Force-feeding asphalt to Charleston while the rest of S.C. starves
by Senate Majority Leader Harvey Peeler
When a conservative think tank and the environmentalists team up to criticize the same state agency, you can bet they’re probably on to something.
Our entire system of funding road and transportation needs in our state is just about as broken as it gets, with a recent decision by State Transportation Infrastructure Bank (SIB) being the prime example.
Last month, the SIB took a vote to build an eight mile extension of the Mark Clark Expressway in Charleston, despite the fact that their bonding capacity is used up and the project is wildly unpopular locally.
Or to put in language folks outside the Statehouse might use, they spent money we don’t have on a project we don’t need and the people don’t want.
But the bigger problem is that the SIB is force feeding asphalt to Charleston, while the rest of our state is on a starvation diet.
Seeing this, the conservative South Carolina Policy Council and the environmentalist Coastal Conservation League – two groups who are rarely singing off of the same sheet of music – teamed up to point out just how corrupt our system for funding infrastructure has become.
I think they’re on to something.
Anybody who drives has seen the sorry shape of our roads first hand. In my neck of the woods, we have “see-through” bridges just miles from our homes with more holes than Swiss cheese. In Cowpens on Exit 83, the exit is in such bad disrepair that you have to drive through the parking lot of Mountain View Baptist Church to get back onto the Interstate. Or how I-26 becomes a parking lot on many weekends between Charleston and Columbia.
Meanwhile, since the SIB was created in 1997, they’ve doled out about $4 billion for road projects, with about half of it, a little over $2 billion, going to just two counties – Charleston and Horry. In fact, only 11 of our 46 counties have ever even gotten a penny of SIB funding.
The state Department of Transportation estimates that to bring all the roads and bridges in this state just up what is considered “adequate” level, it would take $20 billion.
Let’s think about that for a second – we need $20 billion to make our existing roads safe, and the SIB is busy spending another $4 billion on NEW roads in the backyards of politically connected legislators and the tourism lobby.
That latest Charleston boondoggle – which, it’s worth remembering, was built with promised money above and beyond what we’re already authorized to borrow – has never even been ranked by the state DOT as a funding priority. It even ranked 15th on a list in Charleston for priorities.
The question I have is, why do we even have a board separate and apart from the DOT, buying bells and whistles for our road system? It’s like a farmer borrowing money to buy a new Corvette when the wheels of his tractor are falling off.
Of course, it’s not like the DOT is any better. What is the DOT’s top priority right now? An interstate that hasn’t even been built yet, and may never wind up being built.

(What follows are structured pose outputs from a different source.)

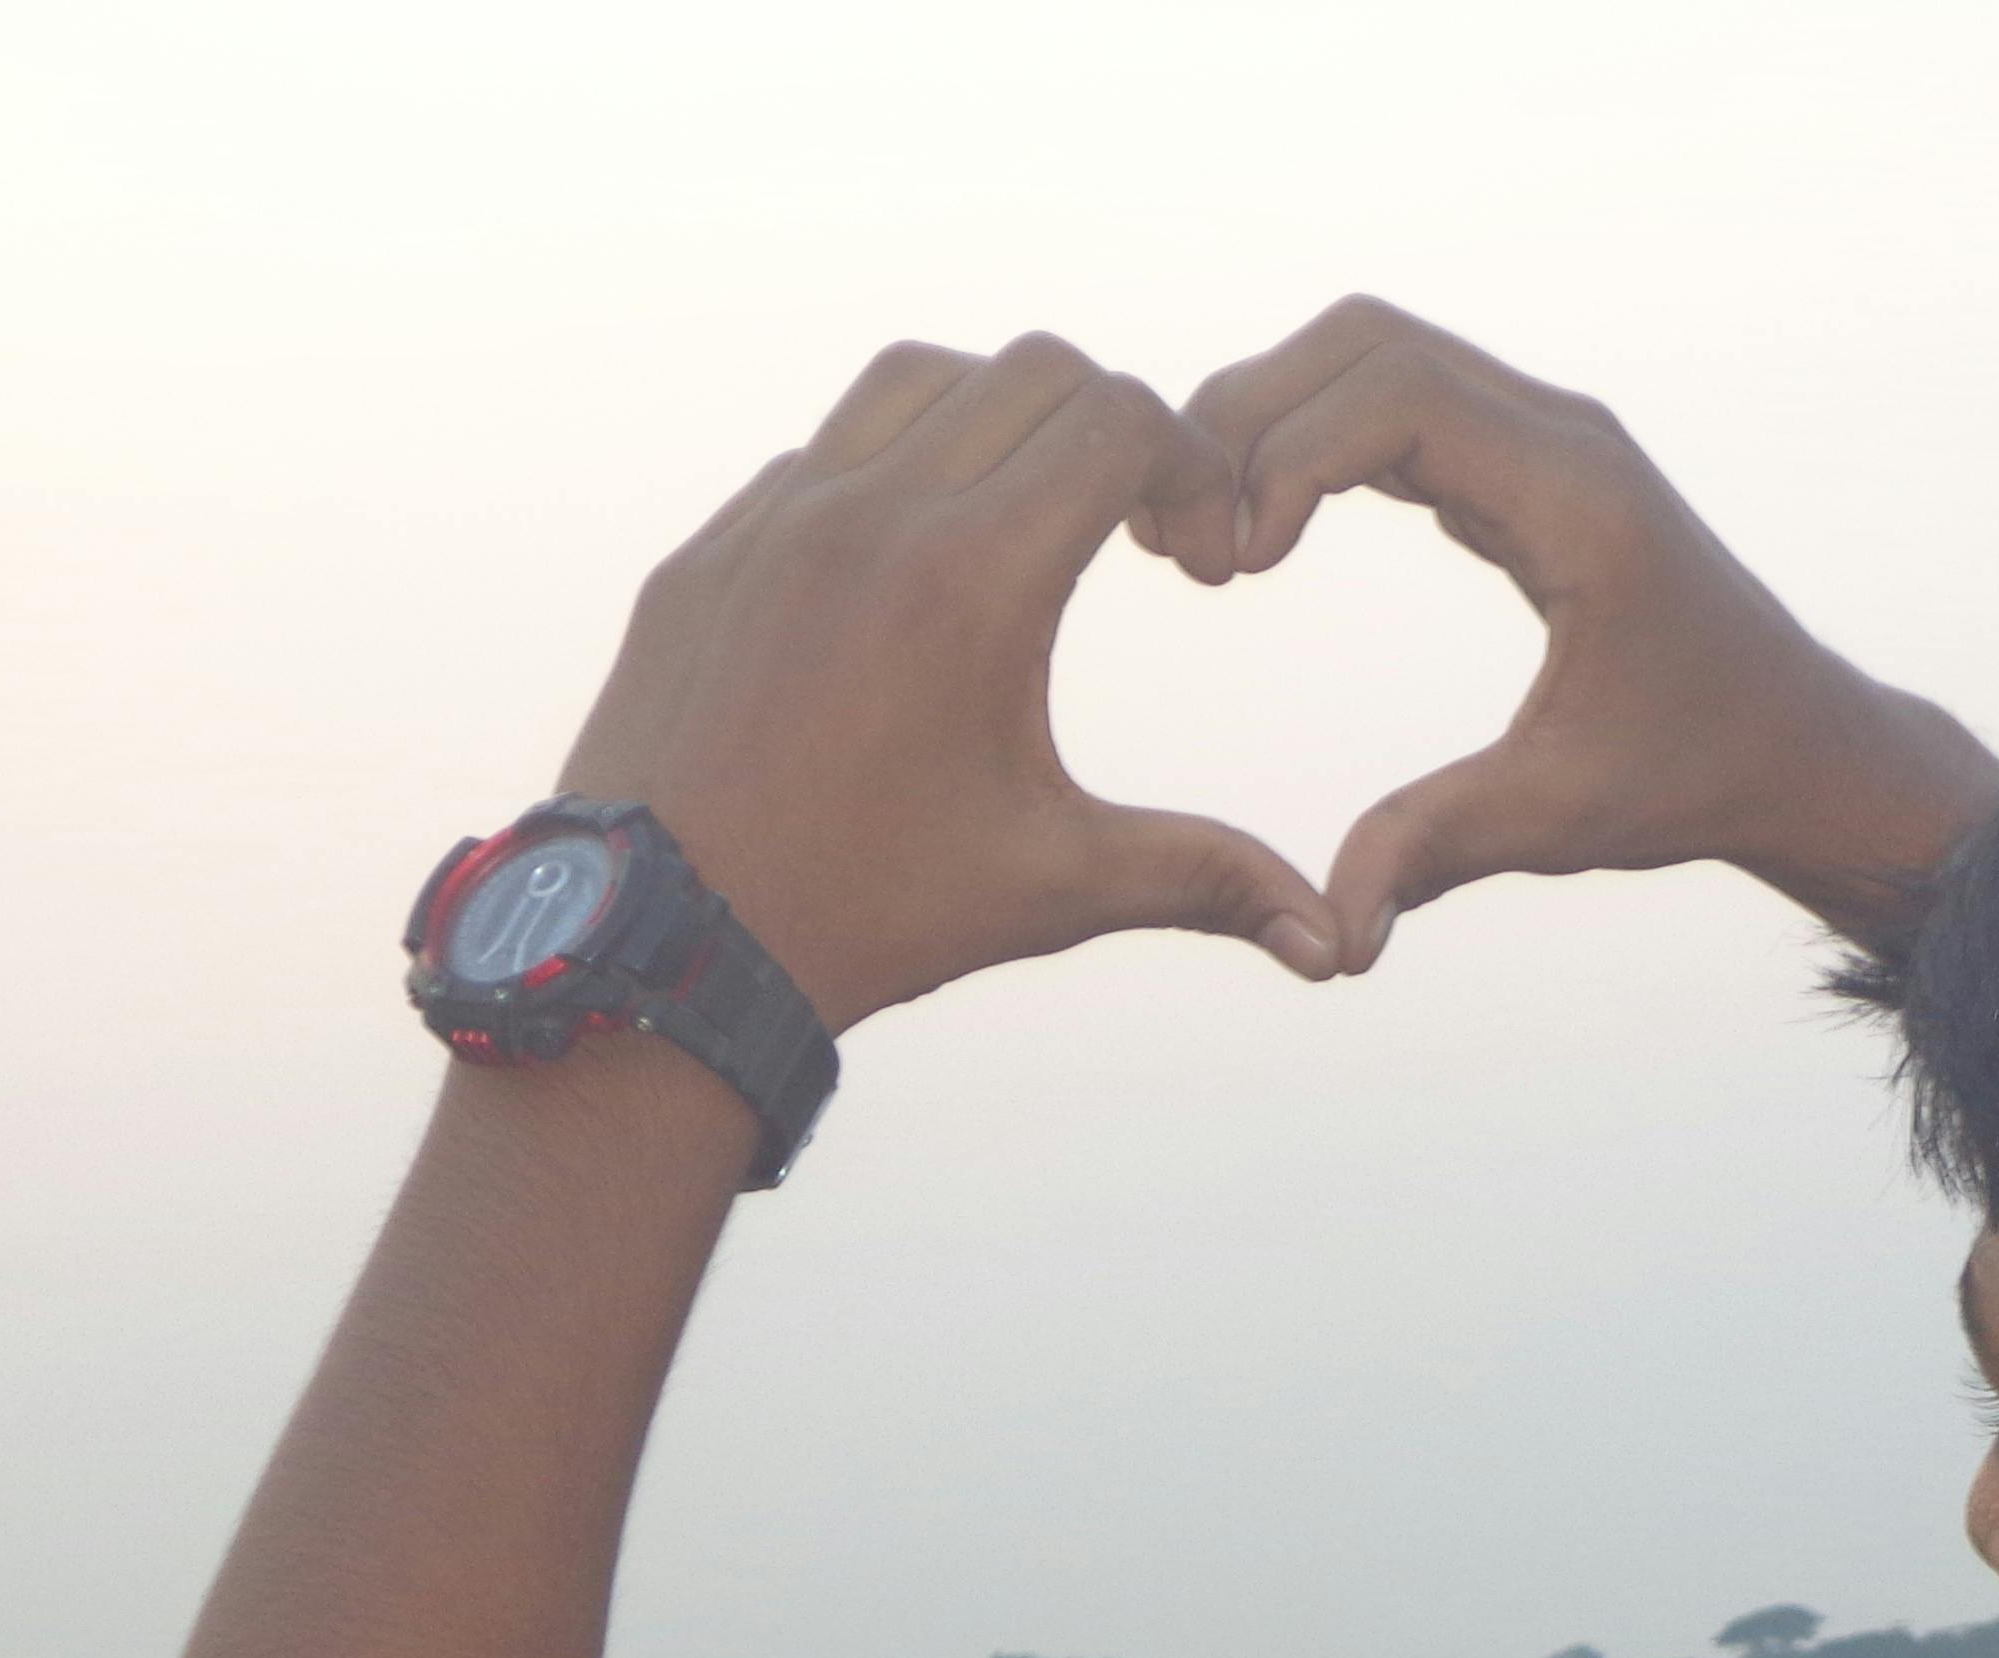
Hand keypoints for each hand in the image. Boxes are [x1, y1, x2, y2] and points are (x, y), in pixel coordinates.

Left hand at [562, 335, 1337, 1029]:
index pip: (1118, 418)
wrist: (664, 940)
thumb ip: (1204, 879)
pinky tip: (923, 575)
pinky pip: (825, 451)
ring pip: (920, 379)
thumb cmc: (871, 914)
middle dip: (1114, 430)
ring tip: (1031, 523)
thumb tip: (1335, 945)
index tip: (1204, 557)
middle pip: (1034, 372)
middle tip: (1140, 531)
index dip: (1193, 466)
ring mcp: (777, 518)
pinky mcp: (713, 545)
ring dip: (1000, 423)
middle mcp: (872, 515)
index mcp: (974, 578)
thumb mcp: (1054, 887)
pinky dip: (897, 472)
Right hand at [1149, 299, 1998, 968]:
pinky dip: (1315, 445)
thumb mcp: (1564, 818)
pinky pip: (1398, 407)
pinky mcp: (1525, 467)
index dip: (1286, 456)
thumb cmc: (1698, 774)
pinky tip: (1264, 536)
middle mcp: (1560, 437)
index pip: (1394, 393)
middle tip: (1187, 547)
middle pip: (1366, 341)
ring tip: (1209, 544)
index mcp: (1576, 497)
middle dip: (1253, 416)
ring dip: (1274, 422)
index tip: (1235, 569)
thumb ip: (1438, 849)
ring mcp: (1543, 440)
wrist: (1797, 745)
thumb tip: (1332, 938)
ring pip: (1374, 356)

I-73, which is supposed to go from Detroit to Myrtle Beach, will cost our state more than $1 billion just to reach the North Carolina line.

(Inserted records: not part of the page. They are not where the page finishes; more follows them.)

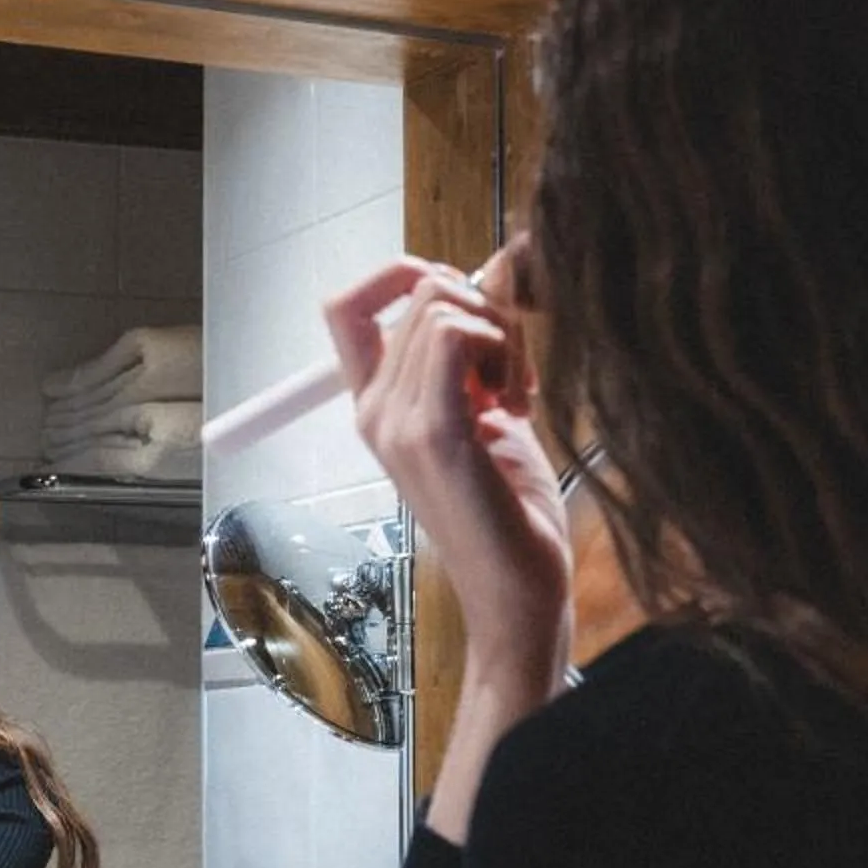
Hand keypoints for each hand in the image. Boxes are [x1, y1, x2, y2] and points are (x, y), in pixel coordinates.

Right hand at [323, 249, 572, 710]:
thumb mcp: (488, 413)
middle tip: (514, 377)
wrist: (518, 593)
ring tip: (517, 399)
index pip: (349, 306)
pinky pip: (456, 336)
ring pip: (444, 307)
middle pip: (420, 292)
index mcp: (377, 408)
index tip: (463, 298)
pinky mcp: (434, 434)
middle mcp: (375, 413)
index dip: (403, 276)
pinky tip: (517, 402)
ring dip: (503, 337)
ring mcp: (397, 424)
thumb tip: (496, 274)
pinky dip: (501, 349)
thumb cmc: (511, 511)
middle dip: (486, 310)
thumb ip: (477, 354)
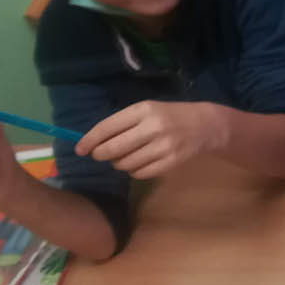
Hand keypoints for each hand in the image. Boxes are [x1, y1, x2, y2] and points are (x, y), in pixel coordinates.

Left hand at [76, 100, 228, 178]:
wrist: (204, 125)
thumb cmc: (169, 115)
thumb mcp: (147, 110)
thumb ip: (122, 124)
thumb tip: (93, 143)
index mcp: (143, 110)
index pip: (107, 127)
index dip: (90, 140)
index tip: (79, 149)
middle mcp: (152, 127)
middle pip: (113, 149)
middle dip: (100, 155)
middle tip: (100, 155)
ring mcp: (163, 147)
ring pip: (125, 164)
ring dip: (118, 163)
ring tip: (124, 157)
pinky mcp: (170, 163)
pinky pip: (140, 173)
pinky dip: (133, 171)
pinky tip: (138, 163)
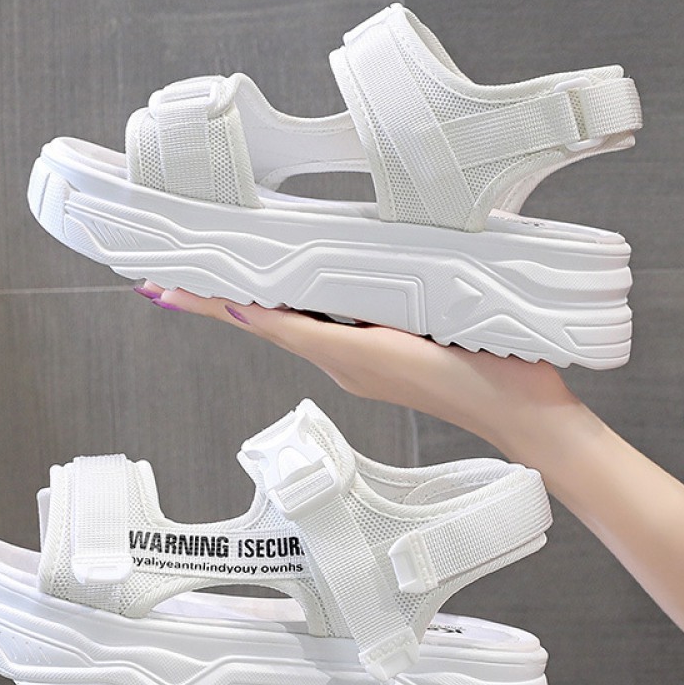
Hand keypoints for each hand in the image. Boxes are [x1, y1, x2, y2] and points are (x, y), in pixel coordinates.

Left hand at [137, 284, 577, 456]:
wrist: (522, 412)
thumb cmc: (473, 375)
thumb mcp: (391, 349)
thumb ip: (319, 331)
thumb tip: (251, 312)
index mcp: (337, 351)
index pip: (256, 319)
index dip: (207, 301)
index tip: (160, 286)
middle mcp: (341, 356)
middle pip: (267, 318)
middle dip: (217, 295)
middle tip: (169, 277)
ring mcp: (363, 358)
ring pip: (297, 318)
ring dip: (255, 296)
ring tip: (219, 272)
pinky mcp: (387, 355)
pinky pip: (330, 324)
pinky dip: (300, 303)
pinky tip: (297, 288)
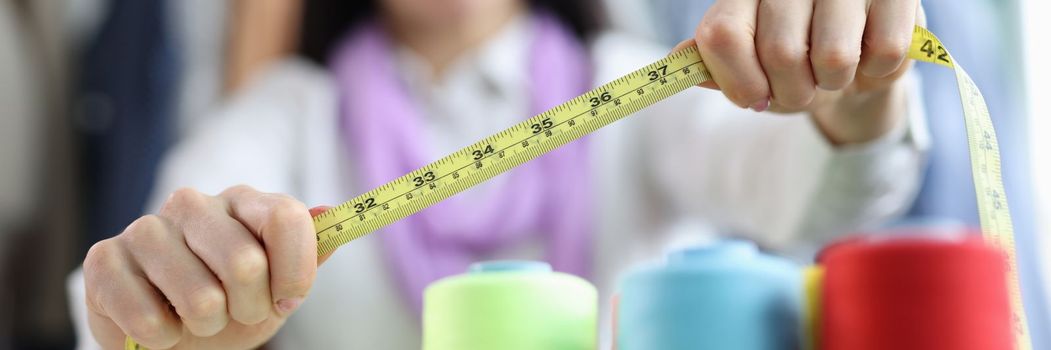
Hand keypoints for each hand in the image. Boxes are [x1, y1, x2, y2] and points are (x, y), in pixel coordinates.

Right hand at [83, 185, 330, 348]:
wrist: (174, 332)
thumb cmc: (234, 301)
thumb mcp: (281, 283)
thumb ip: (309, 251)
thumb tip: (330, 215)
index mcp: (244, 201)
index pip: (286, 218)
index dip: (295, 272)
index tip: (288, 300)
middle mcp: (194, 203)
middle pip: (246, 263)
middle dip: (250, 308)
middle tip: (236, 312)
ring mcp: (146, 228)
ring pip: (200, 298)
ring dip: (206, 325)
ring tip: (198, 318)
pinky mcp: (104, 260)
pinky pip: (149, 319)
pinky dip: (163, 339)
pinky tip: (160, 324)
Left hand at [674, 0, 925, 144]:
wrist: (856, 61)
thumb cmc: (795, 63)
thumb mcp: (748, 67)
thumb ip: (713, 64)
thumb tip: (680, 61)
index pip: (722, 35)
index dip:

Now I’m no expert, but the times I’ve been to Myrtle Beach and looked around at the license plates, it didn’t seem to me like folks from Michigan and Ohio are having any trouble getting here.
The seven-member DOT and the seven-member SIB are driving our state into a ditch. Fourteen people making road-funding decisions. As the old saying goes, “When everybody is in charge, no one is in charge.”

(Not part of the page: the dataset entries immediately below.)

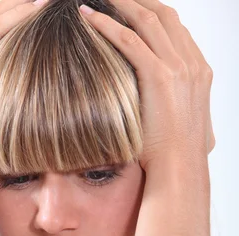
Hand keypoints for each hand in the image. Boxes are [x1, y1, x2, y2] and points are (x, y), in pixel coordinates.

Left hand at [79, 0, 215, 171]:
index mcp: (199, 71)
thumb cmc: (178, 154)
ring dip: (120, 4)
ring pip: (146, 19)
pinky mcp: (159, 76)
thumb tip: (171, 114)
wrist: (179, 167)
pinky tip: (88, 17)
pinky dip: (107, 25)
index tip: (130, 10)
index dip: (151, 14)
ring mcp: (178, 67)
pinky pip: (129, 40)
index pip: (175, 28)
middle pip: (163, 14)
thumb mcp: (187, 126)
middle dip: (136, 1)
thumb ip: (179, 109)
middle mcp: (192, 63)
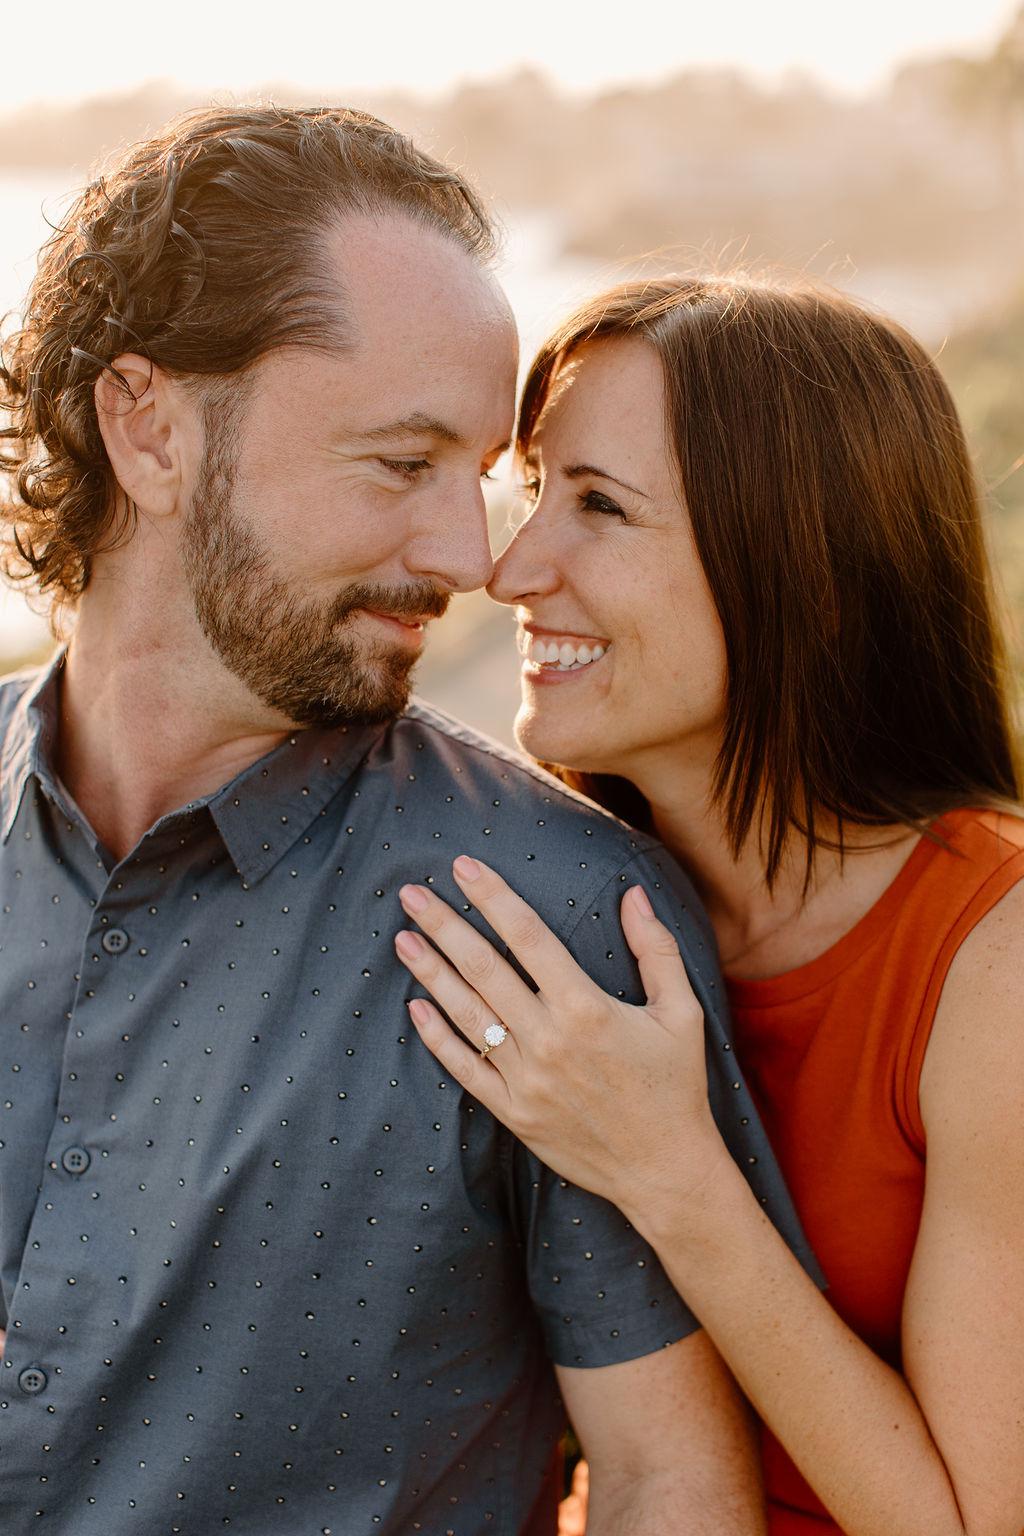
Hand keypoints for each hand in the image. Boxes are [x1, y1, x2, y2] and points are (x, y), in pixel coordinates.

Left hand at [394, 855, 727, 1223]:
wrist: (665, 1170)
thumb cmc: (676, 1086)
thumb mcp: (681, 1012)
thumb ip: (655, 948)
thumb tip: (634, 893)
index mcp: (587, 1008)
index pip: (528, 937)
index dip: (493, 897)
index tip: (463, 867)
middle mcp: (549, 1040)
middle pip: (483, 969)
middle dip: (444, 925)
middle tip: (411, 893)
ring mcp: (525, 1079)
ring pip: (467, 1014)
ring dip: (431, 973)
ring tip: (403, 938)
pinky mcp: (513, 1113)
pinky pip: (465, 1068)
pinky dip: (437, 1036)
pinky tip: (416, 1006)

It’s true in business, it’s true in government. We have a rogue Infrastructure Bank committing money that doesn’t exist to a project we don’t need, on top of a state Department of Transportation, where an unaccountable commission controls everything from traffic lights to curb cuts.
If we’re going to move our state forward, we’ve got to stop funding infrastructure based on favor swapping and horse trading. We’ve got to put first things first, fix the roads we have, and stop building new ones based on which legislator has the most pull or which special interest screams the loudest.
I pledge to work with the Policy Council, the Coastal Conservation League and any other group that wants to make this the reality for South Carolina.